[Northkeep] Linen, wool, and thrones

Jennifer Carlson talana1 at hotmail.com
Sat Jul 25 07:46:10 PDT 2009


Having just arisen from the dead after 36+ hour battle with food poisoning, I'm a little late into the conversation.

 

Linen, happily, is no longer a fad.  Once the Berlin Wall came down, Eastern Europe (where it's still the major fiber) finally was able to reach U.S. markets.  Then China, not about to be left out, also started exporting linen to the U.S.  Belgium and Ireland still produce the highest quality linen, as they use traditional rather than chemical retting processes, and are consequently more expensive, but well worth it if you can find (and afford) it.

 

Linen takes abuse like no other fabric.  When it's new, it may be a little scratchy, but it softens with repeated washings.  You can speed up this process by throwing a couple of tennis shoes in the dryer with it.  One laurel on an SCA list I subscribe to wets the fabric, stretches it across her lawn, and has her children run up and down on it for an hour or so.  Old, soft linen feels wonderful, especially for underwear and nightshirts.

 

If you wash your linen garment and hang it up to dry, it will dry stiffly, and its own weight will pull out most of the wrinkles.  This is how I treat mine and Diarmaid's gowns and shirts.  There is a substance in the fiber that reactivates when wet, which sort of self-starches the cloth.

 

When you buy wool, look for the words "Tropical" and "Summer weight."  Remember, well into the 1960s, wool was worn year round.  Central air conditioning and agressive cotton marketing are largely responsible for how we, as a culture, have wimped out about wearing wool except in the winter.  And as time went on and demand dwindled, only the cheapest types of wool filled our fabric stores, and those wools were heavy, scratchy, and limited in color - and was mostly recycled fiber.  This gave people from my generation on the idea that wool was less desireable than other fabrics.  I still mourn the loss of J. Boyer fabrics, where you could buy Italian wools that felt like they were woven on the looms of the angels; but you can get fine quality wools online.

 

Diarmaid spent the day at Ansteorran XXXth, where the temperature was reported at 104F before you factored in the heat index, wearing his brown wool twill Venetians, which are lined with wool, woolen hose, a linen shirt, and the linen jerkin he mentioned, which is of canvas-weight and double thickness.  He found he was acutally cooler if he wore the jerkin buttoned up than open, as it created some sort of convection through the fabric.  Yes, he was warm, but it was 104F degrees.
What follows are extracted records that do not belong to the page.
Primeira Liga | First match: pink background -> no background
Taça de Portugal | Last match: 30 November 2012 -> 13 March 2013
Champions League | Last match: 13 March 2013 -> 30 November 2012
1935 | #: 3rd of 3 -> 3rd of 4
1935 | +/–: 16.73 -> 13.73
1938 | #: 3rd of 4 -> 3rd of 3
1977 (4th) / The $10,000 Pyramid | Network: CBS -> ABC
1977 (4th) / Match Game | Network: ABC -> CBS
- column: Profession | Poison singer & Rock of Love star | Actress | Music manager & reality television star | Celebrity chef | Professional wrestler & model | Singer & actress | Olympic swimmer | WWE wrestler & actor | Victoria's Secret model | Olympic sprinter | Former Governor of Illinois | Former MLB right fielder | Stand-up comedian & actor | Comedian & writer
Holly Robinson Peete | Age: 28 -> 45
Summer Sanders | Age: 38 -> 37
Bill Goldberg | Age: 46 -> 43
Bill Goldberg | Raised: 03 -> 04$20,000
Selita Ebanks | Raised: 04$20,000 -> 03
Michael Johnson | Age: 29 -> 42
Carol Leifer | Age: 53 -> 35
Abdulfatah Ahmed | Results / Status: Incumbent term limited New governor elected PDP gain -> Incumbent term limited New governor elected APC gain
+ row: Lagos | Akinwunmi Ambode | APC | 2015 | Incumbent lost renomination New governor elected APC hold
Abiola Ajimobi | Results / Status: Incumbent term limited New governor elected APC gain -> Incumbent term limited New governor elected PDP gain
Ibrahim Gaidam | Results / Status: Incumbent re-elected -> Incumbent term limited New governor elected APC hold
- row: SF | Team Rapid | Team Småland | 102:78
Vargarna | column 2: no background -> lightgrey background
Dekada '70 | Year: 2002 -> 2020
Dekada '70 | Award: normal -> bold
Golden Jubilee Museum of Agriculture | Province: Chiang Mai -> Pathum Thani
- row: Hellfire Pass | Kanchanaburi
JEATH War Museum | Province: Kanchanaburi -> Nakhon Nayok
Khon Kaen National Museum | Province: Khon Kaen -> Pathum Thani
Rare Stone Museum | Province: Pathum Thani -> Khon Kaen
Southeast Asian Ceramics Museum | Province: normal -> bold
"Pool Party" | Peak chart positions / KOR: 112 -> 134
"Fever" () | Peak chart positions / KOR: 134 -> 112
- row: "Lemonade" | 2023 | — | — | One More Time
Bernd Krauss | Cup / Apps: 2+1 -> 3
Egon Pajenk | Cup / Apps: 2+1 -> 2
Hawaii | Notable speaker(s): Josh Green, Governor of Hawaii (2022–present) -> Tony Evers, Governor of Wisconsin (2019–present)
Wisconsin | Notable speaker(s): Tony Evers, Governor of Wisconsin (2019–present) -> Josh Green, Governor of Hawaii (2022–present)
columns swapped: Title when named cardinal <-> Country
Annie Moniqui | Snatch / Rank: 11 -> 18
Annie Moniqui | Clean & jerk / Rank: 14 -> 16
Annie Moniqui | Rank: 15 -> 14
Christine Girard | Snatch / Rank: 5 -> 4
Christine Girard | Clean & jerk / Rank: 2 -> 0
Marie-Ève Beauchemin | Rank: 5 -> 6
He'd have been warm if he'd been buck-naked.  But he wasn't sweaty, and the linen's ability to wick moisture away from the body and disperse it through more efficient evaporation than cotton can kept him comfortable.

 

Remember, layers can insulate for coolness as well as warmth.

 

 

On bowing to the thrones:  I was taught to do this in my early days, as a respect for the presence of the Crown at at event.  Just as Diarmaid collated it with saluting officers, I assumed it was rather like bowing to the altar whether or not service was going on, because the Divine was present even when the altar was bare.  I was also taught that, for some esoteric reason, it was gauche to bow to the back of the throne.